# Anyone Interested in Chickens/Quails/Ducks For Sale?



## quailpower (Jul 30, 2009)

Basically I've successfully raised some poultry and I've found a real joy in hatching them and rearing them. The only problem is my house is not built for thousands of birds, even with a chicken coop and duck house.

So, I was wondering if anyone would be interested in chickens/ducks/quails? I dont want to be hatching them if they dont have a happy home to go to.

Probably selling them for a few pounds each,










These are two of my babies at the minute, an Indian Runner Duck and a Pekin Duck


----------



## Tommy123 (Sep 19, 2008)

I would possibly, but I think your too far away? Are you ever up my way? I'd possibly be intrested, depending on breeds.


----------



## miss_ferret (Feb 4, 2010)

what kind of quails are you hatching? we have mostly japaneese (sp?) quail but my mums considering getting some different varieties, are you ever near burnley or rochdale? its just a thought at the moment but i figure its always worth asking :2thumb:


----------



## quailpower (Jul 30, 2009)

Ok guys, just for reference, I can deliver anywhere in cumbria at any time,

Merseyside,blackpool, Liverpool,Manchester, bolton can all be delivered when i visit my parents.

I'm happy to work with any couriers as theres always someone in my house.


----------



## Tommy123 (Sep 19, 2008)

Ok, thats good, what breeds will you be hatching?


----------



## quailpower (Jul 30, 2009)

I'll be back later tonight with a list of breeds that I can get


----------



## *mogwai* (Feb 18, 2008)

i might be interested if you hatch a couple of buff orpingtons. 

my folks live in manchester so could meet you to collect.


----------



## quailpower (Jul 30, 2009)

*Ducks*
Indian Runner
Saxony
Cayuga
Call
Campbell
Pekin

*Quails*
Japanese
California
Chinese
Bobwhite

*Chickens*
Silkies
Sussex
Orpington
Peking
Legbar
Bantams

I can get other eggs to hatch on request, so if you'd like something in particular ill see what I can do.

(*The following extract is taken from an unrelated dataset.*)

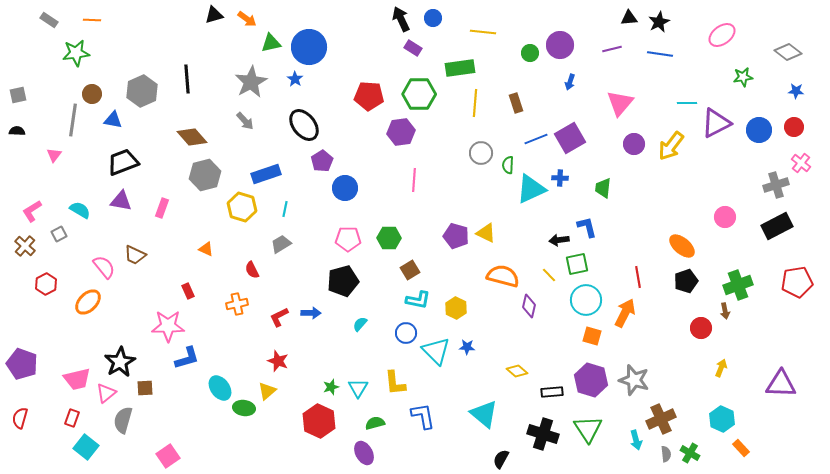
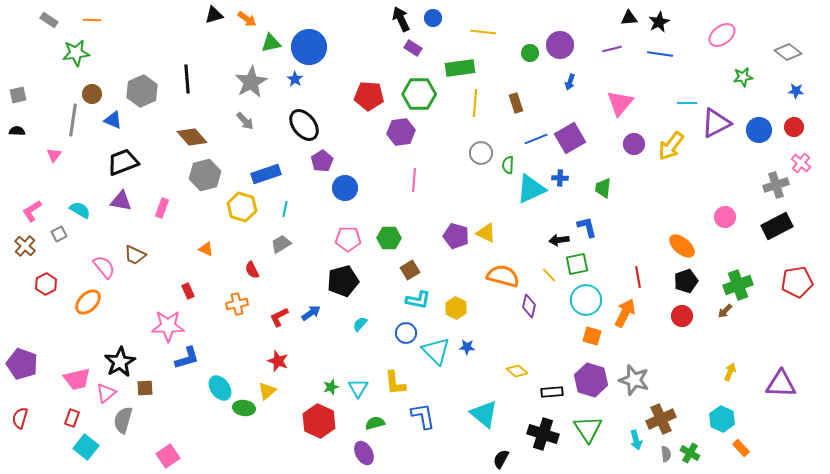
blue triangle at (113, 120): rotated 12 degrees clockwise
brown arrow at (725, 311): rotated 56 degrees clockwise
blue arrow at (311, 313): rotated 36 degrees counterclockwise
red circle at (701, 328): moved 19 px left, 12 px up
yellow arrow at (721, 368): moved 9 px right, 4 px down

I also might have a go with geese or pheasants,


----------



## selina20 (May 28, 2008)

Shame ur not nearer i would love to get my mum some califonian quails again


----------



## quailpower (Jul 30, 2009)

I've just ordered some Japanese quails to start with, 

I might have a look at the.prices of train tickets to places, me going on the train is probably cheaper than couriers


----------



## skimsa (Sep 28, 2007)

Oooooooooooooh cali quails please


----------



## Tommy123 (Sep 19, 2008)

Hmm, you have pekins, what colours? Would you be able to send the eggs for me to incubate?
Cheers.


----------



## dillhodg (Jul 4, 2010)

*hi*

how many duck and chickens and quail do you have would you please write back or phone me 07588772285


----------



## Dixie19 (Oct 5, 2009)

I would definitely be interested if you started this venture, good luck with it pal.


----------



## dillhodg (Jul 4, 2010)

quailpower said:


> Basically I've successfully raised some poultry and I've found a real joy in hatching them and rearing them. The only problem is my house is not built for thousands of birds, even with a chicken coop and duck house.
> 
> So, I was wondering if anyone would be interested in chickens/ducks/quails? I dont want to be hatching them if they dont have a happy home to go to.
> 
> ...


 

how many quails,ducks and chickens do you have i am very intrested please send phone number back so i can cotact you i will be able to pick up


----------



## snakewhisperer (Nov 13, 2009)

Would love to have Quail again, but you're so far away:bash: shame, good luck anyway:2thumb:


----------



## mubz (Jun 7, 2009)

quailpower said:


> *Ducks*
> Indian Runner
> Saxony
> Cayuga
> ...


Do You Still Have These ?
My mum is interested in ducks, can you show me the ducks that are available, what they look like as chicks and adults. Looking on google we are interested in Cambells, but still not sure as they all look different. Also do you sell as hatchlings ?
How much, we live in Bolton.
Thanks


----------



## quailpower (Jul 30, 2009)

Sorry I didn't reply everyone! If anyone needs me hit me with an email at [email protected] and ill reply straight away. Quails are in the inc at the minute and I'm booked for chickens next then maybe some pekin ducks. And don't worry about missing out ill ne posting them in the classifieds as soon as they're ready x


----------



## quailpower (Jul 30, 2009)

To the post above, they will all be hatchlings as they are more tame if they imprint on humans. As I said email or pm me because I'm.a bugger for forgetting about threads. Also I'm on the touchscreen and its a b****


----------



## Writhedhornbill (Feb 16, 2010)

I have a very lonely male common quail... know where I could pair him up?


----------



## quailpower (Jul 30, 2009)

well ive got some little japanese quails breaking out the shells today


----------